Problème court A.
Recopiez fidèlement le passage du texte extrait qui va de « CONTRIBUTION DU GROUPE » jusqu'à « l'administration du Sénat. » inclus.
Problème court B.
Indiquez le nom du rapporteur de la mission d'information cité dans le texte extrait.

Texte extrait.
<<<<

CONTRIBUTION DU GROUPE
ÉCOLOGISTE,
SOLIDARITÉ ET TERRITOIRES (GEST)
Le groupe Écologiste, Solidarité et Territoires tient tout d'abord à saluer la qualité des travaux entrepris par la mission d'information, la richesse des auditions et l'exhaustivité du rapport remis. Il remercie le président de la mission Rémy Pointereau, le rapporteur Hervé Gillé très soucieux de l'écoute de toutes les parties prenantes et le travail exceptionnel de l'administration du Sénat.
Le groupe écologiste partage les grandes orientations du rapport. Il considère que nous vivons actuellement une crise de l'eau, sans précédent pour notre pays. Le changement climatique entraîne un bouleversement des précipitations et la raréfaction grandissante de l'eau. Il porte le risque de générer des conflits d'usage plus fréquents entre exigence de fournir nos concitoyens en eau potable, préservation indispensable des milieux, nécessité d'accès à l'eau pour l'agriculture, mais aussi pour l'énergie et l'industrie.
Cet enjeu écologique et social majeur doit être au coeur des priorités de l'action publique pour une politique ambitieuse de l'eau, qui favorise la sobriété et la reconquête de la qualité de l'eau, la préservation des milieux naturels et la souveraineté alimentaire et industrielle du pays.

>>>>

Données brutes.
<<<<

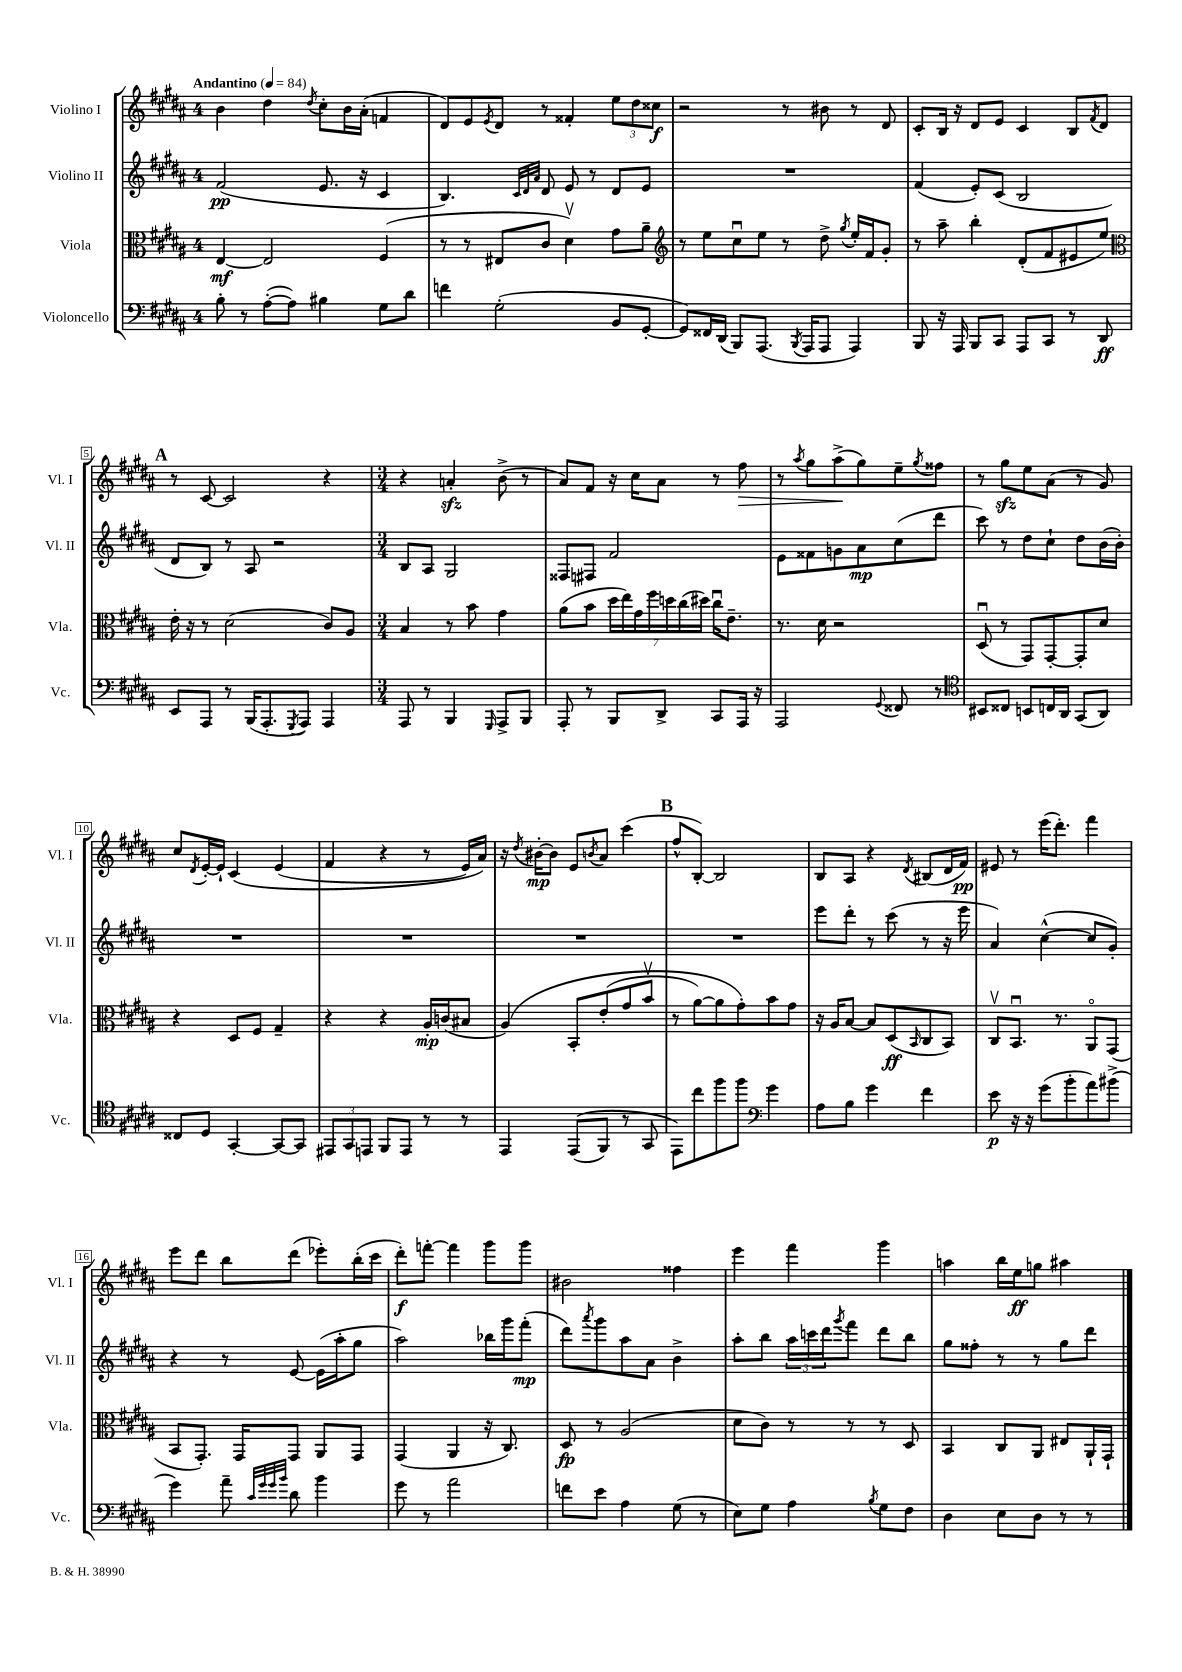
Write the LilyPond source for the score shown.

>>>>

Solution complète A.
CONTRIBUTION DU GROUPE
ÉCOLOGISTE,
SOLIDARITÉ ET TERRITOIRES (GEST)
Le groupe Écologiste, Solidarité et Territoires tient tout d'abord à saluer la qualité des travaux entrepris par la mission d'information, la richesse des auditions et l'exhaustivité du rapport remis. Il remercie le président de la mission Rémy Pointereau, le rapporteur Hervé Gillé très soucieux de l'écoute de toutes les parties prenantes et le travail exceptionnel de l'administration du Sénat.

Solution complète B.
Hervé Gillé.